[Saved entries]
----

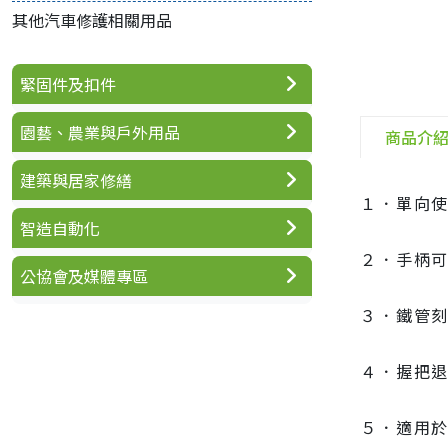
其他汽車修護相關用品
緊固件及扣件
園藝、農業與戶外用品
商品介
建築與居家修繕
１．單向使
智造自動化
２．手柄
公協會及媒體專區
３．鐵管
４．握把
５．適用於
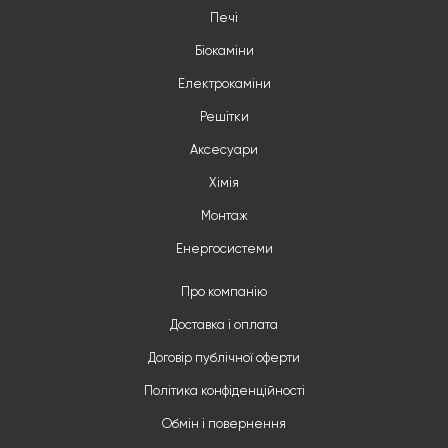
Печі
Біокаміни
Електрокаміни
Решітки
Аксесуари
Хімія
Монтаж
Енергосистеми
Про компанію
Доставка і оплата
Договір публічної оферти
Політика конфіденційності
Обмін і повернення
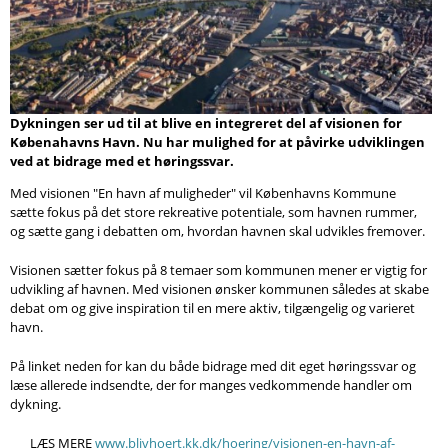
Søg
Dykningen ser ud til at blive en integreret del af visionen for
Købenahavns Havn. Nu har mulighed for at påvirke udviklingen
ved at bidrage med et høringssvar.
Med visionen "En havn af muligheder" vil Københavns Kommune
sætte fokus på det store rekreative potentiale, som havnen rummer,
og sætte gang i debatten om, hvordan havnen skal udvikles fremover.
Visionen sætter fokus på 8 temaer som kommunen mener er vigtig for
udvikling af havnen. Med visionen ønsker kommunen således at skabe
debat om og give inspiration til en mere aktiv, tilgængelig og varieret
havn.
På linket neden for kan du både bidrage med dit eget høringssvar og
læse allerede indsendte, der for manges vedkommende handler om
dykning.
LÆS MERE
www.blivhoert.kk.dk/hoering/visionen-en-havn-af-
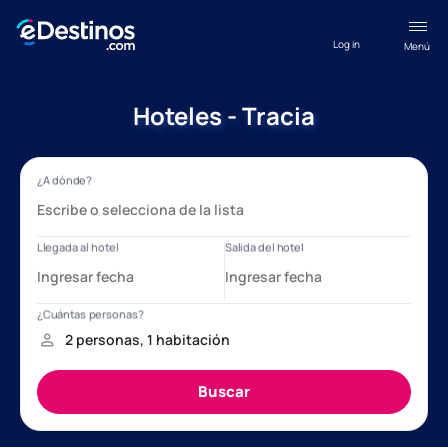
Log in
Menú
Hoteles - Tracia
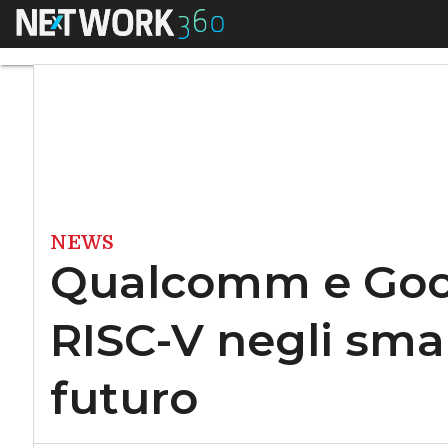
Menu
Qualcomm e Google
NEWS
Qualcomm e Goo
RISC-V negli sma
futuro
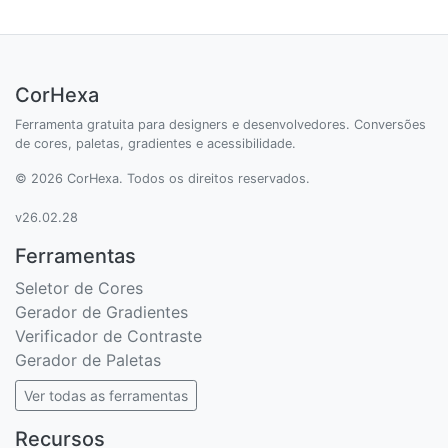
CorHexa
Ferramenta gratuita para designers e desenvolvedores. Conversões
de cores, paletas, gradientes e acessibilidade.
© 2026 CorHexa. Todos os direitos reservados.
v26.02.28
Ferramentas
Seletor de Cores
Gerador de Gradientes
Verificador de Contraste
Gerador de Paletas
Ver todas as ferramentas
Recursos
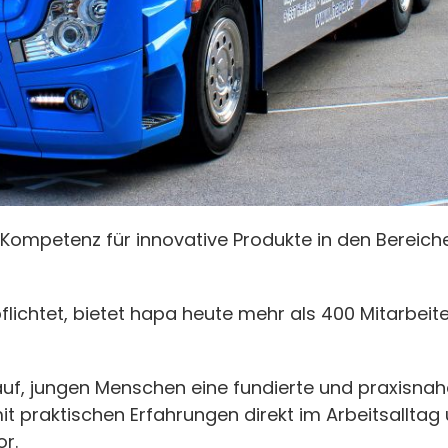
Kompetenz für innovative Produkte in den Bereich
lichtet, bietet hapa heute mehr als 400 Mitarbei
uf, jungen Menschen eine fundierte und praxisnahe
t praktischen Erfahrungen direkt im Arbeitsalltag
or.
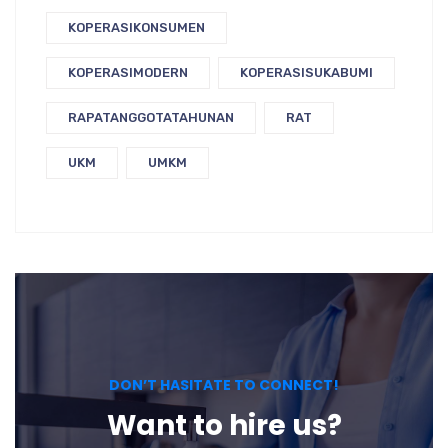
KOPERASIKONSUMEN
KOPERASIMODERN
KOPERASISUKABUMI
RAPATANGGOTATAHUNAN
RAT
UKM
UMKM
DON’T HASITATE TO CONNECT!
Want to hire us?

----

» **Exercise details**
Copy the material from its beginning through the line containing "Обмін і повернення", inclusive, swapping "Аксесуари" for "Комплектуючі" and leaving everything else unchanged. Omit the pictures.

» **Your response**
其他汽車修護相關用品
緊固件及扣件
園藝、農業與戶外用品
商品介
建築與居家修繕
１．單向使
智造自動化
２．手柄
公協會及媒體專區
３．鐵管
４．握把
５．適用於
Печі
Біокаміни
Електрокаміни
Решітки
Комплектуючі
Хімія
Монтаж
Енергосистеми
Про компанію
Доставка і оплата
Договір публічної оферти
Політика конфіденційності
Обмін і повернення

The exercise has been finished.